My sis and I made a slight detour to Savannah on our drive home from the Influence Conference last weekend to stretch our legs and soak up some history, wandering around the cemetery and various squares, reading plaques and admiring statues. We also listened to the Hamilton soundtrack in the car… for the second time that weekend. It was quite the educational road trip.
If you’re not familiar with the musical Hamilton (I wasn’t before my sister introduced me this weekend, but you’re probably cooler than I am), it tells the complicated story of the life of founding father Alexander Hamilton—set to R&B and hip-hop. It sounds a little crazy, and I was skeptical, not going to lie. But I was captivated from the first track, and for the next three hours got lost in the tale, the non-stop lyrics, the rhythm of it all. (I have to step into mom mode—or maybe just Rebekah mode—here for a sec and give you the PSA that this soundtrack does have some explicit lyrics and is labeled with a warning. If you know me personally, you know I can’t stand foul language. But I love musicals, and this show is phenomenal. Please don’t judge me. Thank you.)

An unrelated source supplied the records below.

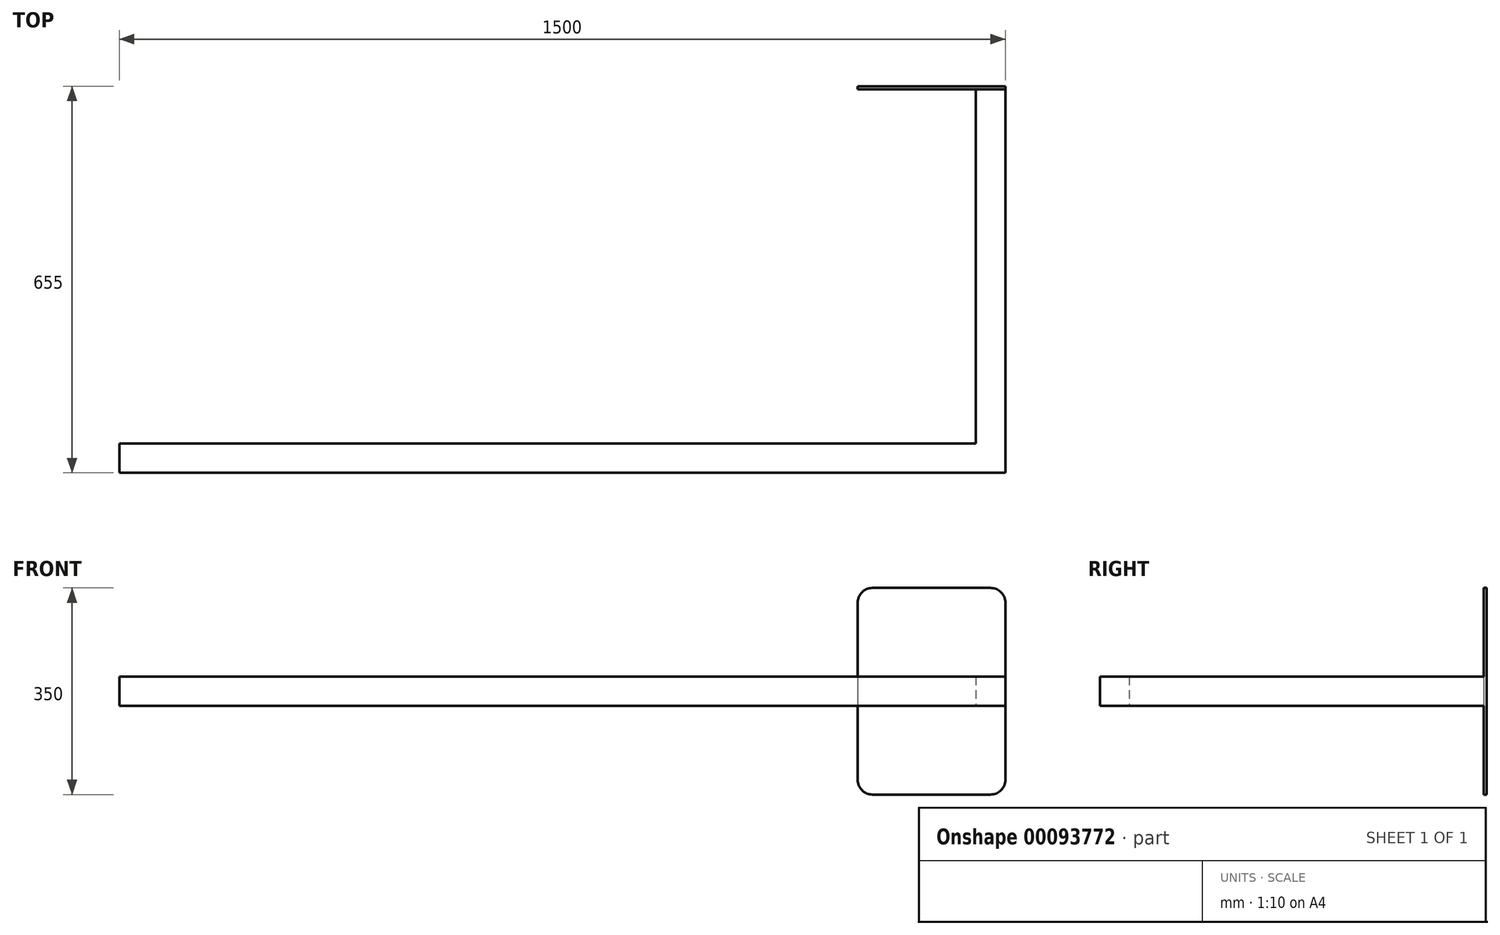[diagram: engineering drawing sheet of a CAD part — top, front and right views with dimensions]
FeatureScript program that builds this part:
annotation { "Feature Type Name" : "Feature", "Feature Type Description" : "" }
export const myFeature = defineFeature(function(context is Context, id is Id, definition is map)
    precondition{}
    {
        {
            var Q0;
            Q0=qCreatedBy(makeId("Front.planeOp"),FACE);
            var sketch = newSketch(context, id + "F0", { "sketchPlane" : qUnion([Q0])});
            skLineSegment(sketch, "E0.bottom", {"start": v(0, 0) * mm, "end": v(1500, 0) * mm});
            skLineSegment(sketch, "E0.top", {"start": v(0, -50) * mm, "end": v(1500, -50) * mm});
            skLineSegment(sketch, "E0.left", {"start": v(0, 0) * mm, "end": v(0, -50) * mm});
            skLineSegment(sketch, "E0.right", {"start": v(1500, 0) * mm, "end": v(1500, -50) * mm});
            skSolve(sketch);
        }
        {
            var Q0;
            Q0=makeQuery(id+"F0.imprint","IMPRINT",FACE,{"disambiguationData":[TD([[makeQuery(id+"F0.imprint","IMPRINT",EDGE,{"derivedFrom":sQuery(id+"F0.wireOp",EDGE,"E0.bottom")}),-1.0]])]});
            extrude(context, id + "F1", {"entities" : qUnion([Q0]), "depth" : 50 * mm});
        }
        {
            var Q0;
            Q0=makeQuery(id+"F1.opExtrude","CAP_FACE",FACE,{"disambiguationData":[OSD([sQuery(id+"F0.wireOp",EDGE,"E0.bottom"),sQuery(id+"F0.wireOp",EDGE,"E0.top"),sQuery(id+"F0.wireOp",EDGE,"E0.left"),sQuery(id+"F0.wireOp",EDGE,"E0.right")])],"isStart":true});
            var sketch = newSketch(context, id + "F2", { "sketchPlane" : qUnion([Q0])});
            skLineSegment(sketch, "E1.bottom", {"start": v(-1500, 0) * mm, "end": v(-1450, 0) * mm});
            skLineSegment(sketch, "E1.top", {"start": v(-1500, -50) * mm, "end": v(-1450, -50) * mm});
            skLineSegment(sketch, "E1.left", {"start": v(-1500, 0) * mm, "end": v(-1500, -50) * mm});
            skLineSegment(sketch, "E1.right", {"start": v(-1450, 0) * mm, "end": v(-1450, -50) * mm});
            skSolve(sketch);
        }
        {
            var Q0;
            Q0=makeQuery(id+"F2.imprint","IMPRINT",FACE,{"disambiguationData":[TD([[makeQuery(id+"F2.imprint","IMPRINT",EDGE,{"derivedFrom":sQuery(id+"F2.wireOp",EDGE,"E1.bottom")}),1.0]])]});
            extrude(context, id + "F3", {"entities" : qUnion([Q0]), "operationType" : NewBodyOperationType.ADD, "depth" : 600 * mm});
        }
        {
            var Q0;
            Q0=makeQuery(id+"F3.opExtrude","CAP_FACE",FACE,{"disambiguationData":[OSD([sQuery(id+"F2.wireOp",EDGE,"E1.bottom"),sQuery(id+"F2.wireOp",EDGE,"E1.top"),sQuery(id+"F2.wireOp",EDGE,"E1.left"),sQuery(id+"F2.wireOp",EDGE,"E1.right")])],"isStart":false});
            var sketch = newSketch(context, id + "F4", { "sketchPlane" : qUnion([Q0])});
            skLineSegment(sketch, "E2.bottom", {"start": v(-1475, 150) * mm, "end": v(-1275, 150) * mm});
            skLineSegment(sketch, "E2.top", {"start": v(-1475, -200) * mm, "end": v(-1275, -200) * mm});
            skLineSegment(sketch, "E2.left", {"start": v(-1500, 125) * mm, "end": v(-1500, -175) * mm});
            skLineSegment(sketch, "E2.right", {"start": v(-1250, 125) * mm, "end": v(-1250, -175) * mm});
            skPoint(sketch, "E3.visualSharp", {"position": v(-1500, 150) * mm});
            skArc(sketch, "E3.filletArc", {"start": v(-1475, 150) * mm, "mid": v(-1492.68, 142.68) * mm, "end": v(-1500, 125) * mm});
            skPoint(sketch, "E4.visualSharp", {"position": v(-1250, 150) * mm});
            skArc(sketch, "E4.filletArc", {"start": v(-1250, 125) * mm, "mid": v(-1257.32, 142.68) * mm, "end": v(-1275, 150) * mm});
            skPoint(sketch, "E5.visualSharp", {"position": v(-1250, -200) * mm});
            skArc(sketch, "E5.filletArc", {"start": v(-1275, -200) * mm, "mid": v(-1257.32, -192.68) * mm, "end": v(-1250, -175) * mm});
            skPoint(sketch, "E6.visualSharp", {"position": v(-1500, -200) * mm});
            skArc(sketch, "E6.filletArc", {"start": v(-1500, -175) * mm, "mid": v(-1492.68, -192.68) * mm, "end": v(-1475, -200) * mm});
            skSolve(sketch);
        }
        {
            var Q0;
            {var subQ4=sQuery(id+"F4.wireOp",EDGE,"E2.bottom");Q0=makeQuery(id+"F4.imprint","IMPRINT",FACE,{"disambiguationData":[TD([[makeQuery(id+"F4.imprint","IMPRINT",EDGE,{"derivedFrom":subQ4}),-1.0]])]});}
            var Q1;
            {var subQ1=makeQuery(id+"F3.opExtrude","CAP_EDGE",EDGE,{"disambiguationData":[OSD([sQuery(id+"F2.wireOp",EDGE,"E1.bottom")])],"isStart":false});Q1=makeQuery(id+"F4.imprint","IMPRINT",FACE,{"disambiguationData":[TD([[makeQuery(id+"F4.imprint","IMPRINT",EDGE,{"derivedFrom":subQ1}),1.0]])]});}
            extrude(context, id + "F5", {"entities" : qUnion([Q0, Q1]), "operationType" : NewBodyOperationType.ADD, "depth" : 5 * mm});
        }
    });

After listening to this production twice in two days, I haven’t been able to get one song in particular out of my head, and it’s the final number. The chorus repeats: “Who lives, who dies, who tells your story?” It’s haunting and powerful.
Who tells your story?
I’m in the midst of a season where this theme of storytelling feels like my pulse, repeating everywhere from the conference I just attended, to the ministry of Shama Women, to our current sermon series at church (it’s titled The Story—okay God, I’m listening), to, well, Hamilton (yes, God spoke to me through a Broadway musical).
Here’s the thought I can’t escape from, and it’s really all I wanted to say here right now, as much as I would love to keep talking Hamilton with you:
Our stories matter, whether they seem big and dramatic or small and insignificant. I’ve lived a good chunk of years thinking that no one wants or needs to hear about my life because it’s not exciting enough. That’s a lie. Don’t let the enemy tell you that your story isn’t interesting enough to make an impact. On the flip side, don’t let the enemy tell you that your story is too crazy or too much for people to handle, either! God is writing your story for you specifically, and nothing He does—and I mean nothing—is without purpose.
Your story is a gift to someone. It might be a gift to a lot of people.
I think I read that C.S. Lewis defined friendship as the moment when one person says to another, “You too? I thought I was the only one.” (I hope that’s a real quote and not just something someone stuck on a meme.) The point is, our stories show us we’re not alone, if we are willing to share them. They connect us to each other. They inspire and encourage. They teach. Most importantly, they point anyone who will listen (or read) back to the Author of them all, who deserves all the glory.
Will we be brave enough to share them?